Lately I've been playing with a bit of a fun side project. I have about a year and half worth of my own chatlogs with friends(and 65,000 messages total) and I've been playing around with them to find interesting statistics. One facet of my communication with my friends is that we link each other lots of things, and we can always tell when someone is linking something that we've already seen. So I decided an interesting bit of information would be to see who is the worst offender.

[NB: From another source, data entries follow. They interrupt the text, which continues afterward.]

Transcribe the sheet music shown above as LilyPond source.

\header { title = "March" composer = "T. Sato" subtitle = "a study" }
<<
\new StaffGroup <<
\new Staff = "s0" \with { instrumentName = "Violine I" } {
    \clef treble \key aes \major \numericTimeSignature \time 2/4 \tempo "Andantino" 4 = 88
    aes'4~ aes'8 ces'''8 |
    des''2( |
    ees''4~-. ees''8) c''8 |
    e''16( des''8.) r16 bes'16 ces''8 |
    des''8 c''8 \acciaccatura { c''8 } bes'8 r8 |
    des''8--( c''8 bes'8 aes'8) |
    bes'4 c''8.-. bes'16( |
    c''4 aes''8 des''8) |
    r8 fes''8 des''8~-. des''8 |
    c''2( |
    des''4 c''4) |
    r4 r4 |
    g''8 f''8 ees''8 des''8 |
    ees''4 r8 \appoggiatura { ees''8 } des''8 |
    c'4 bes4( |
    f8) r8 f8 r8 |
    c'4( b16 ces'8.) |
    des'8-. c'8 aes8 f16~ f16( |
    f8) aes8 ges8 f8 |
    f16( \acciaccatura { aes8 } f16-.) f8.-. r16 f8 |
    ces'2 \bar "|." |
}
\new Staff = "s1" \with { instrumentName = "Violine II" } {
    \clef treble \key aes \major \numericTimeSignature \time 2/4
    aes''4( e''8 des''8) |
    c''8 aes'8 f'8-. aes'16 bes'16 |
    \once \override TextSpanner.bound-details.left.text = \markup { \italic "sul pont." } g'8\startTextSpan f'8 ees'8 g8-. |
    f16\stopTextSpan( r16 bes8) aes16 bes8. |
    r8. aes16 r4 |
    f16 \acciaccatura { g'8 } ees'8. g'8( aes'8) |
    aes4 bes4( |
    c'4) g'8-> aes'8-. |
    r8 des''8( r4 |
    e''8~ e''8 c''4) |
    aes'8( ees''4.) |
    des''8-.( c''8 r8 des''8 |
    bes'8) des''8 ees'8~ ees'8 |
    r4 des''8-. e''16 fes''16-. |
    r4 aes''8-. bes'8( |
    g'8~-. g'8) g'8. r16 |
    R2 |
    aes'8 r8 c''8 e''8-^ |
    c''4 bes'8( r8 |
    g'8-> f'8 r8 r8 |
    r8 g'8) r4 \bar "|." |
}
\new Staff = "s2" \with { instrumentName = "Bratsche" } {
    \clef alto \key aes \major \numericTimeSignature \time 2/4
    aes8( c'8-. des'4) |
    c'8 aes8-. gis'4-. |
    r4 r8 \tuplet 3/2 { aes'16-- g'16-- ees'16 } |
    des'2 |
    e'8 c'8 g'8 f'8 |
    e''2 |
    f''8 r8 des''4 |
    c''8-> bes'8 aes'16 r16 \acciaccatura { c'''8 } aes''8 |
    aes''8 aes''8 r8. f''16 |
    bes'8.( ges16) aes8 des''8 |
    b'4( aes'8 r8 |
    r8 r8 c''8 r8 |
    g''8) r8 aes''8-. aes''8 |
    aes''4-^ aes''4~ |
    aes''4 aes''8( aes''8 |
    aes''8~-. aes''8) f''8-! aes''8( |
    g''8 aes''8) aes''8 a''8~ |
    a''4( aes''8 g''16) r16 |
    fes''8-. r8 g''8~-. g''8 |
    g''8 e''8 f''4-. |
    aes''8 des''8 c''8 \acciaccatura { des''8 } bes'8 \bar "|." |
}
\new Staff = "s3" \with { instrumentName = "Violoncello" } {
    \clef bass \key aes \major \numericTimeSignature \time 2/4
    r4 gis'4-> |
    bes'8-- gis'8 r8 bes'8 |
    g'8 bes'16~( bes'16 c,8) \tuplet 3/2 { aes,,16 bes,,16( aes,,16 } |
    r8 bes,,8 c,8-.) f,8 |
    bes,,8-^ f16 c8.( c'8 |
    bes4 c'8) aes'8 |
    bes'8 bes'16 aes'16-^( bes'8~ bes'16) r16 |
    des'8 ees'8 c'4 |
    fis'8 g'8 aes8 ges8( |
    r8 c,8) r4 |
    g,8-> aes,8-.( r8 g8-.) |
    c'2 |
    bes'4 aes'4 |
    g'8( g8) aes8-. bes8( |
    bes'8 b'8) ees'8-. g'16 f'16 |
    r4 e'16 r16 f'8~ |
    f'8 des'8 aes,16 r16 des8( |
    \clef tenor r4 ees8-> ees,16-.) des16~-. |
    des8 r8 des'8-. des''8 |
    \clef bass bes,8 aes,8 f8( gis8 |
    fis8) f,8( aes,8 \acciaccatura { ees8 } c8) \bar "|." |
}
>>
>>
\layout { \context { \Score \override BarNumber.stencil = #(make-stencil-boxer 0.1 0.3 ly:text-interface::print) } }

So we want to write a function that returns the number of items each person has relinked, excluding items they themselves linked. So I started off with the most simple implementation I could, and this was the end result:
from collections import defaultdict
from operator import itemgetter
from django.utils.html import word_split_re
from logger.models import Message
def calculate_relinks():
"""
Calculate the number of times each individual has linked something that was
linked previously in the course of the chat.
"""
links = defaultdict(int)
for message in Message.objects.all().order_by('-time').iterator():
words = word_split_re.split(message.message)
for word in words:
if word.startswith('http'):
if Message.objects.filter(time__lt=message.time).filter(message__contains=word).exclude(speaker=message.speaker).count():
links[message.speaker] += 1
links = sorted(links.iteritems(), key=itemgetter(1), reverse=True)
return links
Here I iterated over the messages and for each one I went through each of the words and if any of them started with http(the definition of a link for my purposes) I checked to see if this had ever been linked before by someone other than the author of the current message.
This took about 4 minutes to execute on my dataset, it also executed about 10,000 SQL queries. This is clearly unacceptable, you can't have a view that takes that long to render, or hits your DB that hard. Even with aggressive caching this would have been unmaintainable. Further this algorithm is O(n**2) or thereabouts so as my dataset grows this would have gotten worse exponentially.
By changing this around however I was able to achieve far better results:
from collections import defaultdict
from operator import itemgetter
from django.utils.html import word_split_re
from logger.models import Message
def calculate_relinks():
"""
Calculate the number of times each individual has linked something that was
linked previously in the course of the chat.
"""
links = defaultdict(set)
counts = defaultdict(int)
for message in Message.objects.all().filter(message__contains="http").order_by('time').iterator():
words = word_split_re.split(message.message)
for word in words:
if word.startswith('http'):
if any([word in links[speaker] for speaker in links if speaker != message.speaker]):
counts[message.speaker] += 1
links[message.speaker].add(word)
counts = sorted(counts.iteritems(), key=itemgetter(1), reverse=True)
return counts
Here what I do is go through each of the messages which contain the string "http"(this is already a huge advantage since that means we process about 1/6 of the messages in Python that we originally were), for each message we go through each of the words in it, and for each that is a link we check if any other person has said it by looking in the caches we maintain in Python, and if they do we increment their count, finally we add the link to that persons cache.
By comparison this executes in .3 seconds, executes only 1 SQL query, and it will scale linearly(as well as is possible). For reference both of these functions are compiled using Cython. This ultimately takes almost no work to do and for computationally heavy operations this can provide a huge boon.